Mountains and Molehills

When I was a kid, my folks once got into an argument over whether or not peanuts were a fruit. It was silly. It was inconsequential. And it was hard to stop once it got started.

On our first Christmas together, Heather discovered my family had always done stockings last, after presents. I discovered that her family did them wrong … er, I mean, first. The resulting “holy war” has had more than its share of laughter but never entirely died down, either.

And somewhere in Alaska, a mountain got a new federal name this week. You might just have heard about it.

I’m not sure how many of the people on social media have actually been to Denali, the peak that many of us learned in grade school as Mount McKinley. But when President Obama announced that the feds would recognize the name Alaska had been using officially since 1975 – well, the Internet reacted with the passion usually reserved for a minor Kardashian sister or the cancellation of “The Dukes of Hazzard.”

Mind you, the mountain itself doesn’t especially care what it’s called. (Imagine THOSE headlines!) That’s left to us and in particular to:

1) The people and leaders of Ohio, who argue that President McKinley was an important man whose reputation and legacy should be remembered, even if you’ve never actually given him two thoughts since your freshman year in college.

2) The people and leaders of Alaska, who argue that “Um, it’s our mountain, dudes.”

An alien watching from orbit would probably decide we were all nuts. (Mind you, he’d probably reach the same conclusion after watching a typical football game.) Not necessarily for endorsing one side or the other, but for putting so much energy into it.

But that’s what happens. The less significant a debate is, the more importance it actually assumes.

A professor, Wallace Stanley Sayre, once observed that academic politics were so intense “because the stakes are so small.” But it’s not just academia. At any level, a small scope can engender big feelings. A county government might spend minutes discussing a multi-million bond issue … or hours on a $2,500 budget item. A family that navigates the big issues with ease can spend all day on … well, presents and peanuts.

Why do we this to ourselves? I suspect it’s partly survival, partly relief.

There are a lot of big, complicated issues out there. We get drowned in them every day, issues of war and terrorism, politics and civil rights, straining economies and questioning minds. It’s a lot to take in, and we’re never really given a quiet space in which to do it.
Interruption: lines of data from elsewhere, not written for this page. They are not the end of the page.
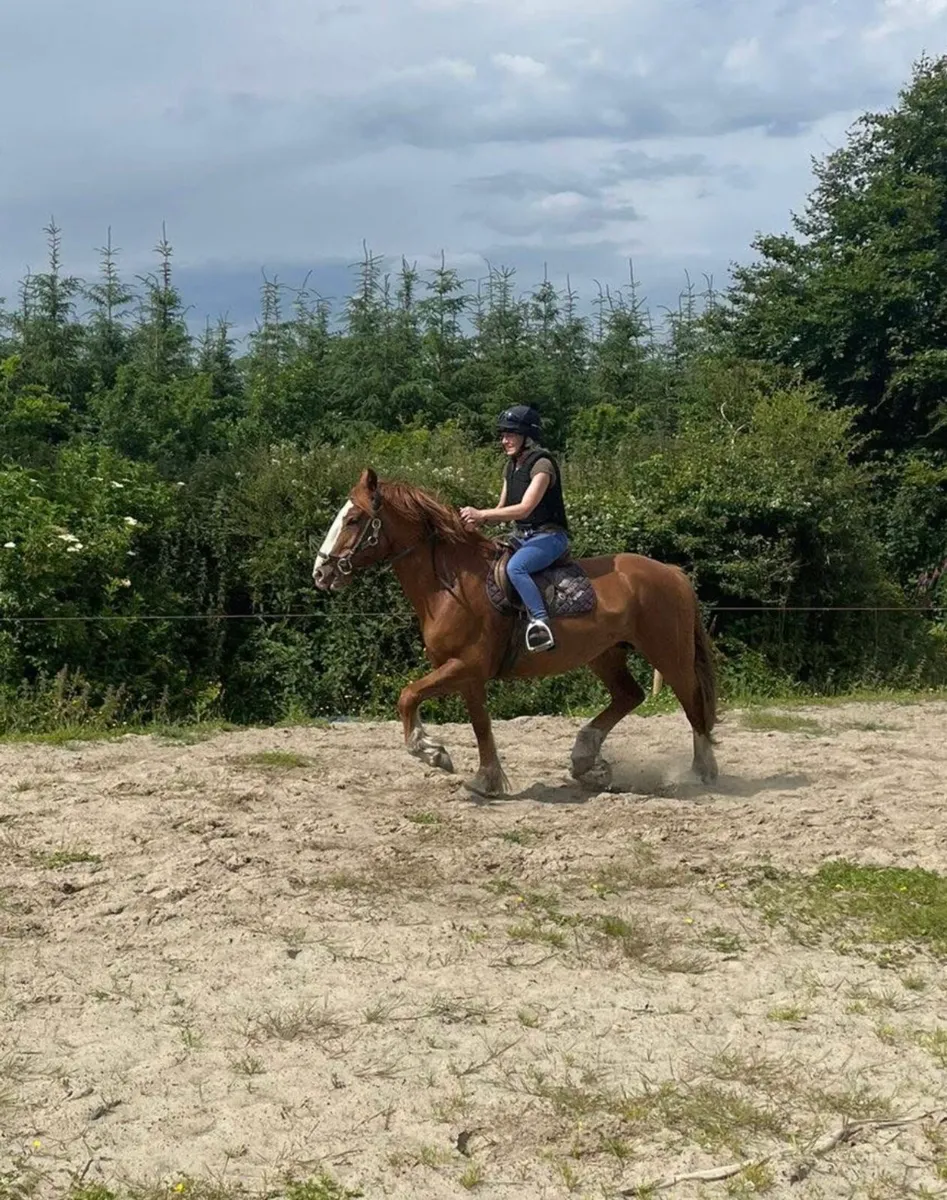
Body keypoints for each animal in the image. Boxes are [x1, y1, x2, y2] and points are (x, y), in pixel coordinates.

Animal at [312, 468, 719, 797]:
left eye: (353, 520)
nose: (321, 572)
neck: (451, 585)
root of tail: (671, 572)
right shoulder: (466, 674)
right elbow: (480, 725)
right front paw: (486, 779)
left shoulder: (465, 666)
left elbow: (408, 696)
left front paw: (431, 752)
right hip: (606, 655)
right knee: (629, 696)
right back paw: (585, 759)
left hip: (668, 654)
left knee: (692, 704)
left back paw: (701, 773)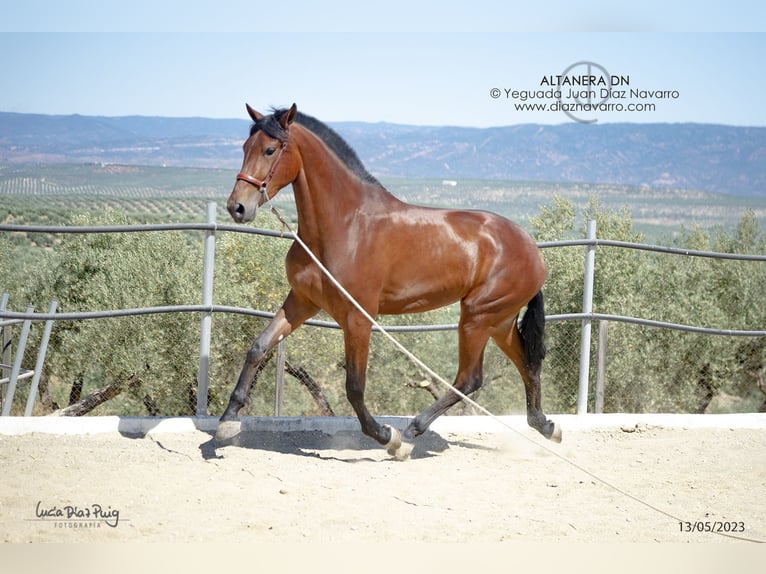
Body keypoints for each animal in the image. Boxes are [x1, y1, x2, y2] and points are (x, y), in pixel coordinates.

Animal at [217, 103, 561, 459]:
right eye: (245, 147)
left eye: (270, 150)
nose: (237, 207)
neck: (345, 225)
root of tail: (532, 249)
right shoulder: (302, 301)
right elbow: (258, 348)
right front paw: (227, 421)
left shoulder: (358, 318)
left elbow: (354, 386)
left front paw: (386, 435)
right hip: (500, 321)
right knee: (527, 364)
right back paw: (546, 426)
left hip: (477, 318)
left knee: (470, 379)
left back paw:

“Every man whose business it is to think knows that he must for part of the day create about himself a pool of silence,” Walter Lippmann once wrote. “But in that helter-skelter which we flatter by the name of civilization, the citizen performs the perilous business of government under the worst possible conditions.”

In that situation, a trivial issue can seem heaven-sent. Simple in scope, easy to understand, no challenge at all to form an opinion on. And because it’s so easy, we can’t see how anyone could possibly reach a different conclusion.

But of course, they do. And it’s off to the races!

Fundamentally, those sorts of debates are more or less harmless. They may even be a good way to vent for a while. But they take time. They can generate hard feelings if they go on too long. And sometimes they even seduce us into thinking all issues should be this easy – that any major subject of debate can be quickly simplified into memes, quotes and a cute animation.

That’s when it’s time to step back. To breathe. To take some time and gain some perspective.

Because I promise, the mountain doesn’t care.

Energy and passion are good things. We just need to figure out where to aim them, and how to weld them to some kind of understanding.

Because the last thing we want to do is peak too soon.